DATASET CONTENT START

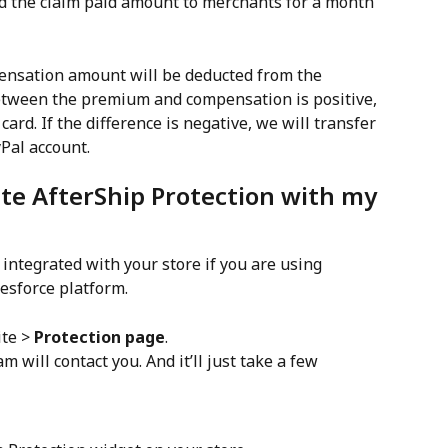
pensation amount will be deducted from the 
between the premium and compensation is positive, 
card. If the difference is negative, we will transfer 
Pal account.
ate AfterShip Protection with my 
 integrated with your store if you are using 
esforce platform.
te > 
Protection page
.
am will contact you. And it’ll just take a few 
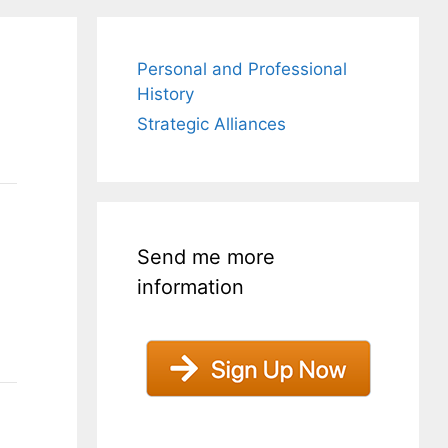
Personal and Professional
History
Strategic Alliances
Send me more
information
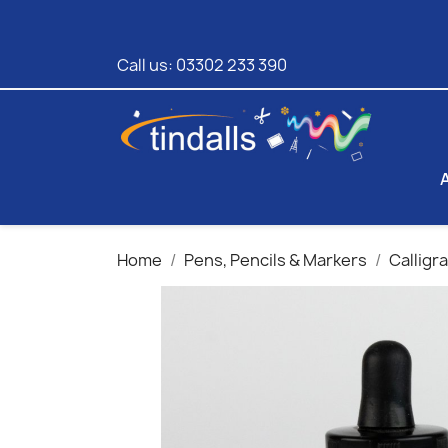
Call us:
03302 233 390
Home
Pens, Pencils & Markers
Calligr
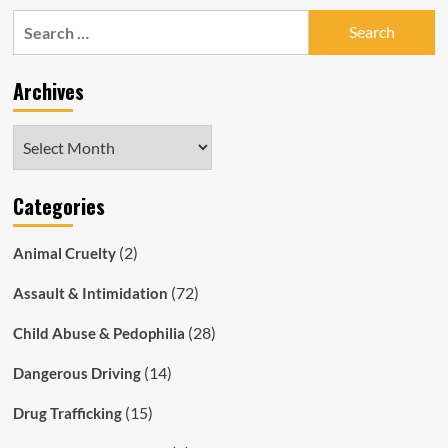
Search
for:
Archives
Archives
Categories
(2)
Animal Cruelty
(72)
Assault & Intimidation
(28)
Child Abuse & Pedophilia
(14)
Dangerous Driving
(15)
Drug Trafficking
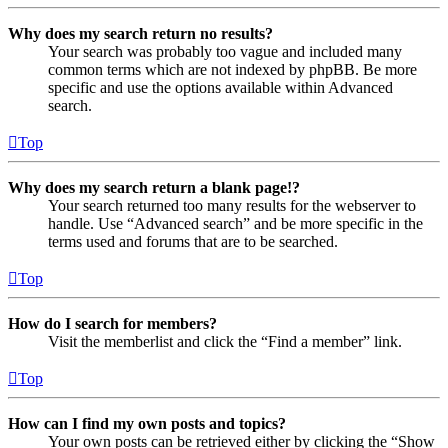
Why does my search return no results?
Your search was probably too vague and included many
common terms which are not indexed by phpBB. Be more
specific and use the options available within Advanced
search.
Top
Why does my search return a blank page!?
Your search returned too many results for the webserver to
handle. Use “Advanced search” and be more specific in the
terms used and forums that are to be searched.
Top
How do I search for members?
Visit the memberlist and click the “Find a member” link.
Top
How can I find my own posts and topics?
Your own posts can be retrieved either by clicking the “Show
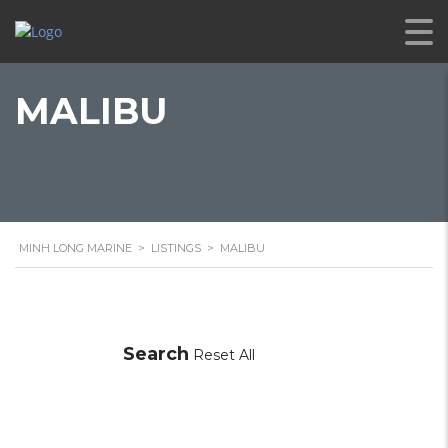
MALIBU
MINH LONG MARINE
>
LISTINGS
>
MALIBU
Search
Reset All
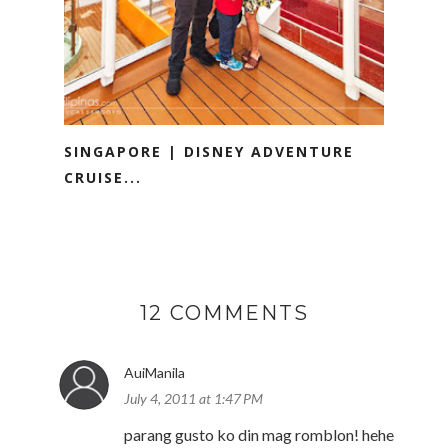
SINGAPORE | DISNEY ADVENTURE
CRUISE...
12 COMMENTS
AuiManila
July 4, 2011 at 1:47 PM
parang gusto ko din mag romblon! hehe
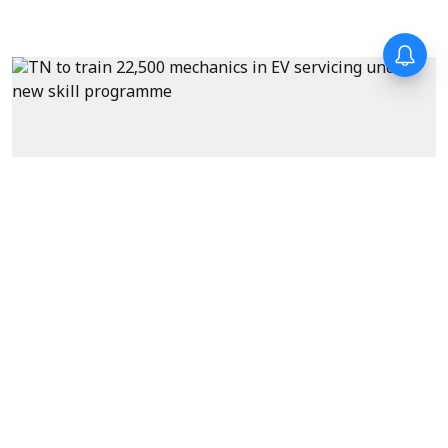
News
Tamil Nadu to train 22,500
mechanics in EV servicing
under new skill development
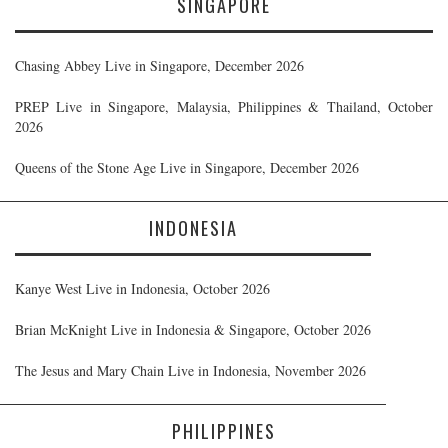
SINGAPORE
Chasing Abbey Live in Singapore, December 2026
PREP Live in Singapore, Malaysia, Philippines & Thailand, October
2026
Queens of the Stone Age Live in Singapore, December 2026
INDONESIA
Kanye West Live in Indonesia, October 2026
Brian McKnight Live in Indonesia & Singapore, October 2026
The Jesus and Mary Chain Live in Indonesia, November 2026
PHILIPPINES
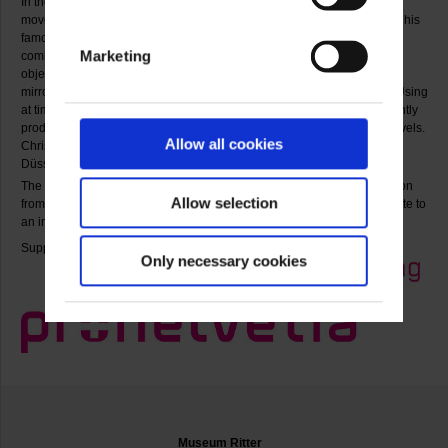
In the 1960s he was a member and promoter of the European ZERO
movement. During this period he also created environments, including his
famous mirror room for documenta 4. From the mid-sixties onward he
Marketing
combined mirrors with neon tubes and motors to make lumino-kinetic
object boxes that produce an illusionist sense of space. To this day the
mirror has remained Christian Megert’s chief material in his artworks. Using
at times mirror surfaces and fragments painted with colours, he constantly
produces new compositions that open a large number of perceptual levels.
Allow all cookies
Christian Megert taught from 1976 to 2002 at the Kunstakademie
Düsseldorf. He now lives and works both there as well as in Berne.
The exhibition gives an overview of Christian Megert’s artistic production
Allow selection
from the 1950s to the present. With this show, Museum Ritter pays tribute to
an important artist in the collection on the occasion of his 80th birthday.
Supported by:
Only necessary cookies
Museum Ritter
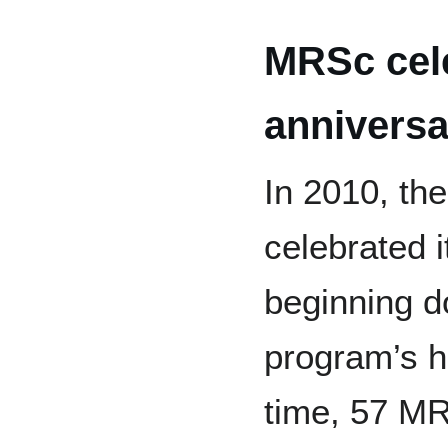
MRSc cele
anniversa
In 2010, t
celebrated i
beginning d
program’s hi
time, 57 MR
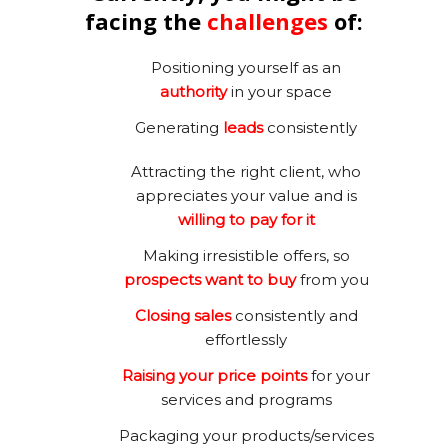
facing the
challenges
of:
Positioning yourself as an
authority
in your space
Generating
leads
consistently
Attracting the right client, who
appreciates your value and is
willing to pay for it
Making irresistible offers, so
prospects want to buy
from you
Closing sales
consistently and
effortlessly
Raising your price points
for your
services and programs
Packaging your products/services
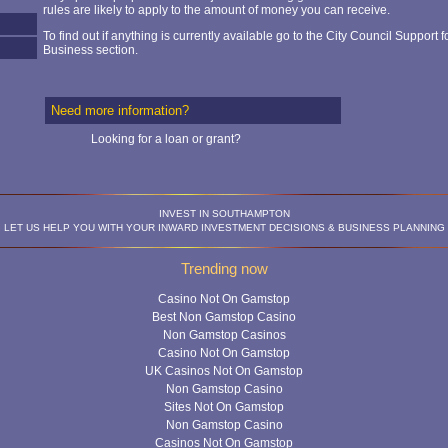
rules are likely to apply to the amount of money you can receive.
To find out if anything is currently available go to the City Council Support f
Business section.
Need more information?
Looking for a loan or grant?
INVEST IN SOUTHAMPTON
LET US HELP YOU WITH YOUR INWARD INVESTMENT DECISIONS & BUSINESS PLANNING
Trending now
Casino Not On Gamstop
Best Non Gamstop Casino
Non Gamstop Casinos
Casino Not On Gamstop
UK Casinos Not On Gamstop
Non Gamstop Casino
Sites Not On Gamstop
Non Gamstop Casino
Casinos Not On Gamstop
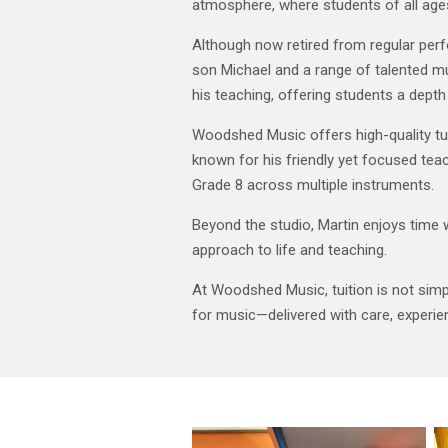
atmosphere, where students of all age
Although now retired from regular per
son Michael and a range of talented m
his teaching, offering students a dept
Woodshed Music offers high-quality tuiti
known for his friendly yet focused teach
Grade 8 across multiple instruments.
Beyond the studio, Martin enjoys time 
approach to life and teaching.
At Woodshed Music, tuition is not simply
for music—delivered with care, experi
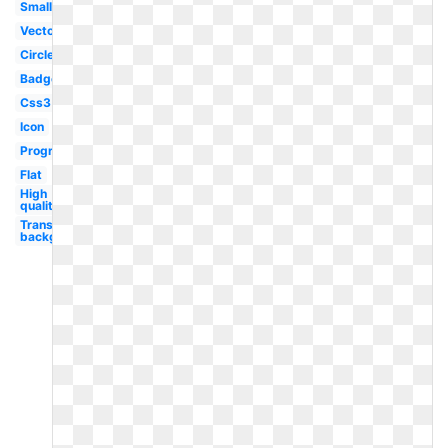
Small
Vector
Circle
Badge
Css3
Icon
Programming
Flat
High
quality
Transparent
background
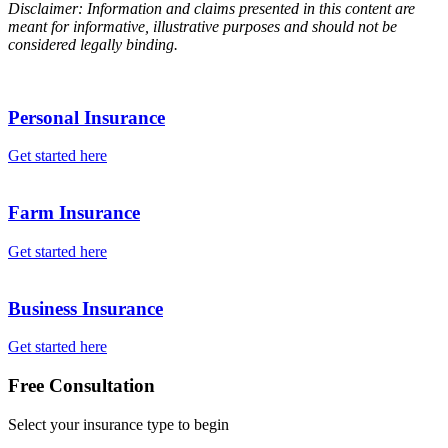
Disclaimer: Information and claims presented in this content are
meant for informative, illustrative purposes and should not be
considered legally binding.
Personal Insurance
Get started here
Farm Insurance
Get started here
Business Insurance
Get started here
Free Consultation
Select your insurance type to begin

DATASET CONTENT END

→ WHAT TO PRODUCE
Which lines of the listing contain the word "Protection"? Copy each of them.

→ TASK ANSWER
ate AfterShip Protection with my 
Protection page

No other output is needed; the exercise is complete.